El evangelio de hoy y la primera lectura (Hechos de los Apòstoles) nos proponen ese horizonte hacia el que la Pascua nos orienta: una nueva manera de ser humanos en Jesucristo, una condición ideal de comunión y de participación, una garantía inagotable de sentido, la superación – no mágica, por supuesto – de todo lo que limita al ser humano, empezando por las precariedades que agobiaban a esos discípulos, tal como sucede también con nosotros.
El que haya imperfecciones en la evolución hacia esta novedosa cualidad pascual no quiere decir que sea imposible de lograr, justamente la conciencia de esos discípulos transformados reconoce que Jesùs lo apostò todo a ese proyecto y el Padre lo legitimò con la resurrección, asunto fundamental al que estamos llamados todos los humanos, teniendo siempre en cuenta la disposición de nuestra libertad que acoge tal don.
Vivir pascualmente es vivir 100% en y para el proyecto de Jesùs, es decidir desarrollar todas nuestras posibilidades humanas de amor, de libertad, de solidaridad, de esperanza, de fraternidad, de dignidad, configurándonos con El. Por tal razón – decisiva por cierto – esto es mucho màs que el apéndice religioso de la vida, paupérrima percepción a la que se ha llegado por la deficiencia evidente de muchos lenguajes y formas de lo religioso cristiano, cuando estas se olvidan del fundamento pascual y se limitan a doctrinas, normativas y pràcticas rituales descontextualizadas.
Dice el texto de Juan que “los discípulos tenían cerradas las puertas del lugar donde se encontraban, pues tenían miedo a los judíos” (Juan 20. 19), y presenta el caso de Tomás el incrédulo: “Si no veo en sus manos la señal de los clavos y no meto mi dedo en el agujero de los clavos y mi mano en su costado, no creeré” (Juan 20: 25), actitudes claramente prepascuales, evidencias de inseguridades, desconfianzas y temor de que les pudiese suceder lo mismo que a Jesús, o incapacidad para la aventura de la fe en el caso de Tomás.

MATERIAL MOSTRADO »
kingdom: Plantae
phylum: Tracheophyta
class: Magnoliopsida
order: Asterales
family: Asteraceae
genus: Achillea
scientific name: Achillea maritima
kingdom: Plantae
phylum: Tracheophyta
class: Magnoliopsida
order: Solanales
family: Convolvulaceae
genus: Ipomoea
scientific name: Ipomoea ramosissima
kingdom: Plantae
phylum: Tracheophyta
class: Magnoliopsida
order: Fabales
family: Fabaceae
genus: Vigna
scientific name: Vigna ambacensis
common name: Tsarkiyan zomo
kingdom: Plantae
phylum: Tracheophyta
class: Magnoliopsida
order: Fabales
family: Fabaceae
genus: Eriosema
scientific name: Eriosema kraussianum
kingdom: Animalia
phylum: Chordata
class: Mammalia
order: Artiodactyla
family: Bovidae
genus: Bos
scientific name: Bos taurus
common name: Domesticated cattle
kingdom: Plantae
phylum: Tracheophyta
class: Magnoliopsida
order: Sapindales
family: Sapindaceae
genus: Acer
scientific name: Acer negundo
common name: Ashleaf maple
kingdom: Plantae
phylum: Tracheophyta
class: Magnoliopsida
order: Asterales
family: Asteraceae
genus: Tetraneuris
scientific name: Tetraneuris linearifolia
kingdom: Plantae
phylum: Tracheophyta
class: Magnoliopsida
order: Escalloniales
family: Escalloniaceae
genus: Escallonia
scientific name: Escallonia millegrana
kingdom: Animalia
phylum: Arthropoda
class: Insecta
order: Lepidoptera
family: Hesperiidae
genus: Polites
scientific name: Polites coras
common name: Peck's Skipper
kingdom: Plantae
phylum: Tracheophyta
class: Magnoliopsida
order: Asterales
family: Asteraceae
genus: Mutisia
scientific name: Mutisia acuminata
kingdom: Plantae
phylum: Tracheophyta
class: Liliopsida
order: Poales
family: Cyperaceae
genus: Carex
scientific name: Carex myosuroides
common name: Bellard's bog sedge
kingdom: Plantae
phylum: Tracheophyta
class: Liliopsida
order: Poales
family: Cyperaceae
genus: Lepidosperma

QUÉ SE PIDE »
**A.** ¿Puedes repetir tal cual el pasaje del texto sobre la vida pascual que va de "El evangelio de" a "acoge tal don."?
**B.** ¿Puedes reproducir sin ningún cambio las líneas de las entradas que van desde la que contiene "genus: Polites" hasta el final de las entradas, con ambos extremos incluidos?

RESULTADOS POR TAREA »
**A.**
El evangelio de hoy y la primera lectura (Hechos de los Apòstoles) nos proponen ese horizonte hacia el que la Pascua nos orienta: una nueva manera de ser humanos en Jesucristo, una condición ideal de comunión y de participación, una garantía inagotable de sentido, la superación – no mágica, por supuesto – de todo lo que limita al ser humano, empezando por las precariedades que agobiaban a esos discípulos, tal como sucede también con nosotros.
El que haya imperfecciones en la evolución hacia esta novedosa cualidad pascual no quiere decir que sea imposible de lograr, justamente la conciencia de esos discípulos transformados reconoce que Jesùs lo apostò todo a ese proyecto y el Padre lo legitimò con la resurrección, asunto fundamental al que estamos llamados todos los humanos, teniendo siempre en cuenta la disposición de nuestra libertad que acoge tal don.

**B.**
genus: Polites
scientific name: Polites coras
common name: Peck's Skipper
kingdom: Plantae
phylum: Tracheophyta
class: Magnoliopsida
order: Asterales
family: Asteraceae
genus: Mutisia
scientific name: Mutisia acuminata
kingdom: Plantae
phylum: Tracheophyta
class: Liliopsida
order: Poales
family: Cyperaceae
genus: Carex
scientific name: Carex myosuroides
common name: Bellard's bog sedge
kingdom: Plantae
phylum: Tracheophyta
class: Liliopsida
order: Poales
family: Cyperaceae
genus: Lepidosperma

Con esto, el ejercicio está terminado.